Vorsichtig trägt das Ehepaar Tarolli das Leiterwägeli über die Eingangsstufen ihres Hauses in Altstätten nach draussen. Zwischen den Rädern hängen ein paar Spinnweben, die Susanna Tarolli flink mit einem Besen wegwischt. Ansonsten ist das schmucke Wägeli gut im Schuss und jederzeit einsatzbereit. «Mich freut es, wenn es wieder gebraucht werden kann», sagt die 72-Jährige.

Wägeli erinnert an die Kindheit

Kurzerhand meldete sie sich gestern Nachmittag bei der Redaktion, als sie las, dass dem Samichlaus nach dem Besuch auf dem Rebschter Weihnachtsmarkt der Leiterwagen gestohlen worden war. Kopfschüttelnd drückt sie ihr Empören aus und bietet einen Ersatz an. Das Leiterwägeli stammt aus ihrer Kindheit. «Wir hatten kein Auto und meine zwei Brüder und ich luden schwere Dinge wie Harasse voller Äpfel hinein.» Auch zum Spielen und für abenteuerliche Fahrten war es nützlich. Dennoch trennt sie sich jetzt ohne Wehmut. Seit Längerem steht das Leiterwägeli unbenutzt im Keller. «Ich will es nicht mehr», sagt sie. Auch die zwei Brüder hätten keinen Bedarf.

Ein Funke der Weihnachtsbotschaft

Bevor es im Brockenhaus landet, möchten Tarollis diese Gelegenheit nutzen und dem Samichlaus einen Gefallen tun. «Das ist doch viel schöner», sagt Susanna Tarolli und lacht herzhaft.

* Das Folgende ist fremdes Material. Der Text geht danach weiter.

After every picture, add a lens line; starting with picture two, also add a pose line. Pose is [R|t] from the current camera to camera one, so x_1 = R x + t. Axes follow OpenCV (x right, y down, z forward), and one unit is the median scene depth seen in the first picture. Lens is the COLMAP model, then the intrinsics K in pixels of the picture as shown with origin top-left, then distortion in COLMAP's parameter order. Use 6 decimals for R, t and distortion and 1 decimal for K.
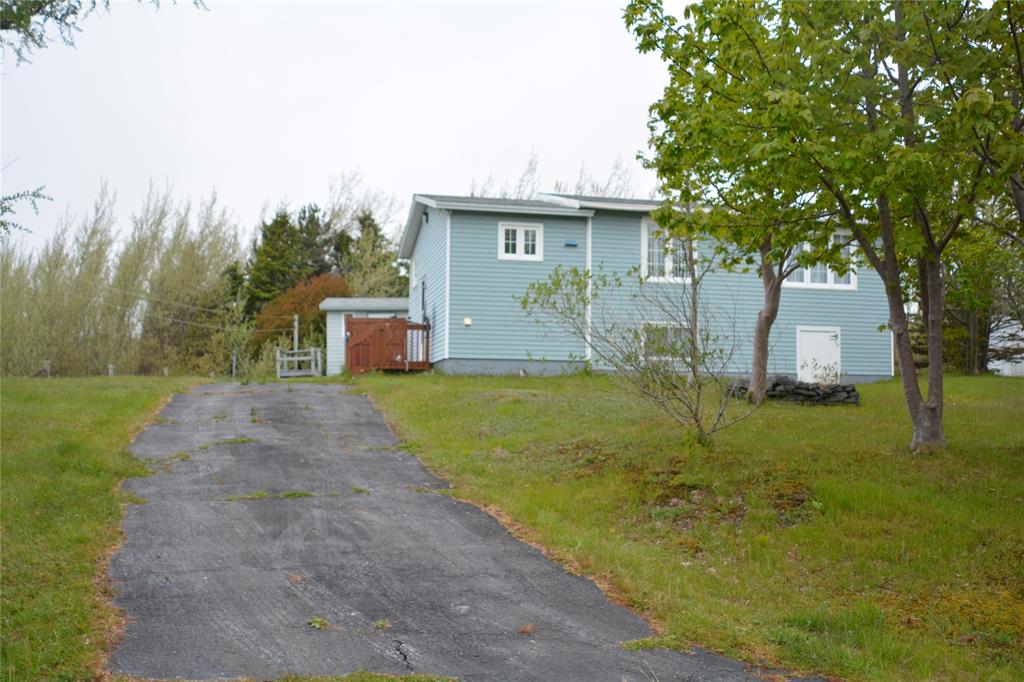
lens RADIAL K [[3529.3, 0, 512.0], [0, 3529.3, 341.0], [0, 0, 1]] dist [-0.024546, -0.111942]
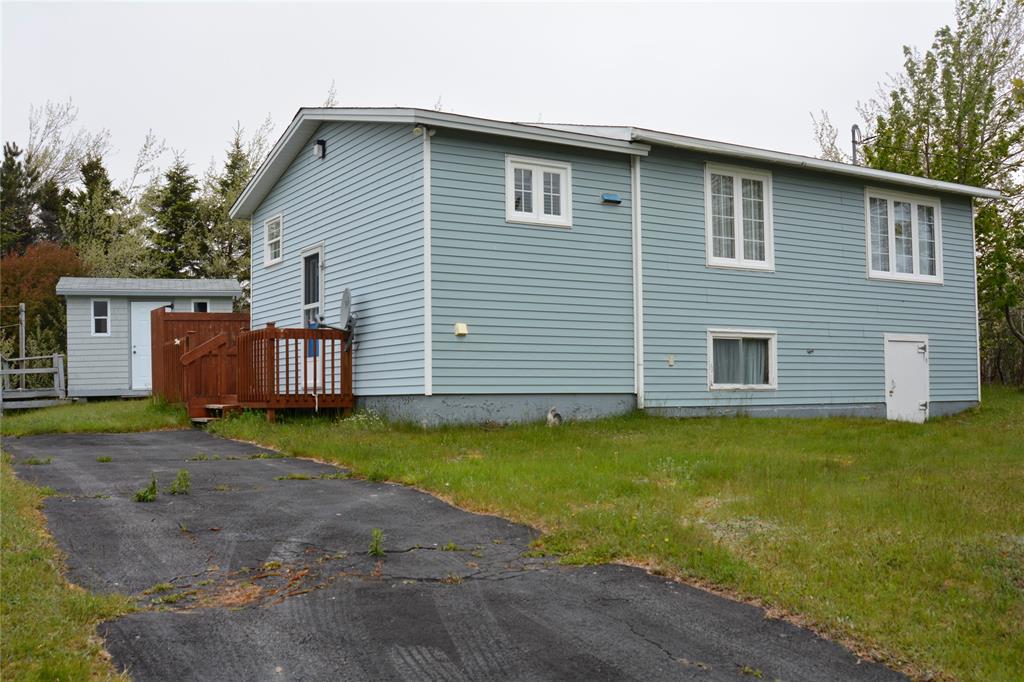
lens RADIAL K [[1266.9, 0, 512.0], [0, 1266.9, 341.0], [0, 0, 1]] dist [-0.081750, -0.002882]
pose [[0.867452, -0.008046, 0.497456, -0.105960], [-0.013723, 0.999102, 0.040088, -0.011777], [-0.497332, -0.041601, 0.866562, 0.818998]]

Der Original-Leiterwagen ist noch nicht wieder aufgetaucht. Umso mehr freut es Sven Ender, den Rebschter Chlaus-Chef, vom Angebot der Tarollis zu hören. «Super», so sein Kommentar. Er will sich so rasch wie möglich beim Ehepaar melden. Gestern war er weiterhin mit dem vermissten Leiterwagen beschäftigt. Unter anderem für ein Interview mit TVO, dem Ostschweizer Fernsehen, das ihn besuchte, um über den Vorfall zu berichten.